Aliphatic alcohols-based modification strategy to balance efficacy and safety of cabazitaxel prodrug nanoassemblies

Prodrug-based nanoassemblies have emerged as advanced carrier-free nanomedicines. These prodrugs typically consist of drug modules, response modules, and modification modules. The general role of modification modules is to modulate the self-assembly ability of the prodrugs. How to optimize the structure of modification modules for balanced efficacy and safety of high-toxicity chemotherapeutic drugs deserves to be further investigated.
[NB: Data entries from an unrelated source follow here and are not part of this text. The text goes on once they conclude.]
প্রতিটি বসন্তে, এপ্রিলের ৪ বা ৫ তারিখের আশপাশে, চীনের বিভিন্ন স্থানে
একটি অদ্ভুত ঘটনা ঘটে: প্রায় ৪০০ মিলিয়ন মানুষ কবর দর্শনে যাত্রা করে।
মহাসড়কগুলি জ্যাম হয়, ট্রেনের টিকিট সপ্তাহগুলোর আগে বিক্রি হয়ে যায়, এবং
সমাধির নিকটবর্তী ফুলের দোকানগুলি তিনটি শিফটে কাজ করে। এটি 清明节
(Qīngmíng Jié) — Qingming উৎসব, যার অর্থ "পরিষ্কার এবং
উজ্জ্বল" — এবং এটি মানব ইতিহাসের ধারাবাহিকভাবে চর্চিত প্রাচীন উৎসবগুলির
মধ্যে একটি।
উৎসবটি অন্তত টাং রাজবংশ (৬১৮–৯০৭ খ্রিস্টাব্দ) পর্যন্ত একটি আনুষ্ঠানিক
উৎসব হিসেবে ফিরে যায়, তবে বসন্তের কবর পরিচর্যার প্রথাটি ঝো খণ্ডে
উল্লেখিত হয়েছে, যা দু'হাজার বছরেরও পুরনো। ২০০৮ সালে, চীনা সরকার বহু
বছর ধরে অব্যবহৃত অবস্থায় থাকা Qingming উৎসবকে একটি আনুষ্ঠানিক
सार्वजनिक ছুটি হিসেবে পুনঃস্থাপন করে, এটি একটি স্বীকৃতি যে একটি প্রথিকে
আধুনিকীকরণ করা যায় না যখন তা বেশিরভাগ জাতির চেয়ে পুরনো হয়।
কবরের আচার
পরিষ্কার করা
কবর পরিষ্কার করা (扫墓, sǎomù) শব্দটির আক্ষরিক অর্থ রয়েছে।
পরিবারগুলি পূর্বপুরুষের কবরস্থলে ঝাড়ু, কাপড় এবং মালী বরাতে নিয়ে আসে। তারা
In this study, a modification strategy of aliphatic alcohols with various chain lengths (SC₄, SC₈, SC₁₂, SC₁₆ and SC₂₀) was carried out to design five cabazitaxel (CBZ) prodrugs. Among them, CBZ-SC NPs with shorter chain length (SC₄ and SC₈) showed poor self-assembly stability. CBZ-SC₁₂ NPs also failed to remain stable while the other two CBZ-SC NPs exhibited good stability. In turn, the drug release rate was hindered by the increasing chain length. CBZ-SC₁₂ NPs caused kidney damage due to their high redox-sensitivity and rapid release rate during circulation. By contrast, CBZ-SC NPs with longer chain length (SC₁₆ and SC₂₀) not only demonstrated superior stability with improved pharmacokinetic behavior, but also might solve the dilemma of dose-related toxicity caused by CBZ. Overall, these findings emphasized the importance of chain length in modification module to modulate the efficacy and safety of CBZ prodrug nanoassemblies.